Education is like illegal construction, says Supreme Court

Apex body pulled up for approving colleges without infrastructure

A bench of Justices G S Singhvi and C K Prasad said, “All of us agree that education has become a commerce, nay something more than commerce.”

The court pulled up the Central Council of Indian Medicine for granting approval to many Ayurvedic colleges in Maharashtra in the year 2010-2011 even though the same colleges were not given recognition for academic years 2008-2009 and 2009-2010 due to lack of infrastructure and faculty.

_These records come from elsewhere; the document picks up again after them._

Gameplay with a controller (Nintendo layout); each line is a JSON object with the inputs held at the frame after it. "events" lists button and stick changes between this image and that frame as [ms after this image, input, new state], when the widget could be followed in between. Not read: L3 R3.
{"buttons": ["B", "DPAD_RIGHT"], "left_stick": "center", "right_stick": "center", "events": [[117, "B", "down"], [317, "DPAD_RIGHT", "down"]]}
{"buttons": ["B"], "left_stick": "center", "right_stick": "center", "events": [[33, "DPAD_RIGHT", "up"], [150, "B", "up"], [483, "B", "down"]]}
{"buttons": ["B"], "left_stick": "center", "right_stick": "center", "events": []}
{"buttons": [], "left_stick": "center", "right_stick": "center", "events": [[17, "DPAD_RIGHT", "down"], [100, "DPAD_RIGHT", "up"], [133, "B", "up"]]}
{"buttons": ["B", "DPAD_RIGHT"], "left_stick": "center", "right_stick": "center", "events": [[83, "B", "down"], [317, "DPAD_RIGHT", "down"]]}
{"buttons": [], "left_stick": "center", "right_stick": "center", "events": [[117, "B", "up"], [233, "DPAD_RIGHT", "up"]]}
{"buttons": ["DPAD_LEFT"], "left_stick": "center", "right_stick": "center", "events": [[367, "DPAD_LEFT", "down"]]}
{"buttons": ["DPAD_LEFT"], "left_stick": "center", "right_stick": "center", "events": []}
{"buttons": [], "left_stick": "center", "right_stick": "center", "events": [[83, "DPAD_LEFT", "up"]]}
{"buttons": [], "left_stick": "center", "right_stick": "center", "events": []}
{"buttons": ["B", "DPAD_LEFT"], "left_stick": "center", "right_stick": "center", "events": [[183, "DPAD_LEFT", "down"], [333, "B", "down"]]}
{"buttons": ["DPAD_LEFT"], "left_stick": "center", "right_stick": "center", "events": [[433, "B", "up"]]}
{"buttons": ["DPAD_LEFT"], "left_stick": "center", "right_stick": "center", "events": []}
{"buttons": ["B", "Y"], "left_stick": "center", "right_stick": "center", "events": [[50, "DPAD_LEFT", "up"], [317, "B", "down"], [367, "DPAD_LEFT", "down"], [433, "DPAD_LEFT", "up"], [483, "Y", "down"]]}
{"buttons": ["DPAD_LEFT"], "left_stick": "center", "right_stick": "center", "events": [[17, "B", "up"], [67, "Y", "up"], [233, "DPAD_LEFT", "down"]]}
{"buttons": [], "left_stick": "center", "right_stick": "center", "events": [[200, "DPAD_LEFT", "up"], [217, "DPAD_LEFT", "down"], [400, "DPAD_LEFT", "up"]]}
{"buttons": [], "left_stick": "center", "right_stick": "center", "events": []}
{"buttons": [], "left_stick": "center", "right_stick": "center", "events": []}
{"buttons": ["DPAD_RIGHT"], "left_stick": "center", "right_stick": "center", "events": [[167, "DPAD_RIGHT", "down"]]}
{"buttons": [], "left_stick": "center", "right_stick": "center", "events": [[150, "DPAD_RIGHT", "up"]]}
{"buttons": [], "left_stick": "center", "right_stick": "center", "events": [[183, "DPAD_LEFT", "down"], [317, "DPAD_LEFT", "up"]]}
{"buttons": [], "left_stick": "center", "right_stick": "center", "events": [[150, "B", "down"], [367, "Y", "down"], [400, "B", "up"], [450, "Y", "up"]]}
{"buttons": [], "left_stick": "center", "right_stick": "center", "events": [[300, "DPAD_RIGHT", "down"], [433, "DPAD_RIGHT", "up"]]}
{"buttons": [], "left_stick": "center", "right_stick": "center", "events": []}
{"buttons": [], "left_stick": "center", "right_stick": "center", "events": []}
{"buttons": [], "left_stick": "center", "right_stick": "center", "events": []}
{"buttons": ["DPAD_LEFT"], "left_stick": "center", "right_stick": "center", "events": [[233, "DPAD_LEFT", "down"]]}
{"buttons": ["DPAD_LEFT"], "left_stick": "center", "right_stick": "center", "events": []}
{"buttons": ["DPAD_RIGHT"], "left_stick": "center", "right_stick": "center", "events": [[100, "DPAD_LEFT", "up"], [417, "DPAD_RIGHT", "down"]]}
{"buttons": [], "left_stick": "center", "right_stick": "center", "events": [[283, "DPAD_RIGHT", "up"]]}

The Council, an independent body, had earlier refused approval to these colleges on the ground that they failed to fulfill the required standards prescribed by government.
The colleges had reportedly filed false affidavits with the Council claiming to have fulfilled all requisite standards.

“You say that they have filed false affidavits. When you know that they have filed false affidavits, why did you grant them approval?’’ the bench told the counsel appearing for the Council. The bench passed the observation while hearing a petition on granting approval to some Ayurvedic colleges in Maharashtra.

The government was granting approval to the colleges without even examining whether these institutes possessed the required infrastructure.

“In Maharashtra, for instance, out of 465 colleges, 95 per cent of them lack basic infrastructural facilities,” the bench said while referring the issue to a regular bench headed by Justice R V Raveendran.

In many states more than 50 percent of the engineering and medical colleges did not have infrastructure and faculty, the court said.

It cited the case of Haryana and many other states which had allowed to open technical institutes and allowed them to admit students without having basic laboratories and teachers, the court added.

“In this country, all types of irregularities are regularised, murder convicts are pardoned, irregular appointments are made regular and illegal construction regularised,” Justice Singhvi observed while speaking for the bench.

Some private Ayurvedic colleges from Maharashtra had sought approval of their admission process which was denied by the Council.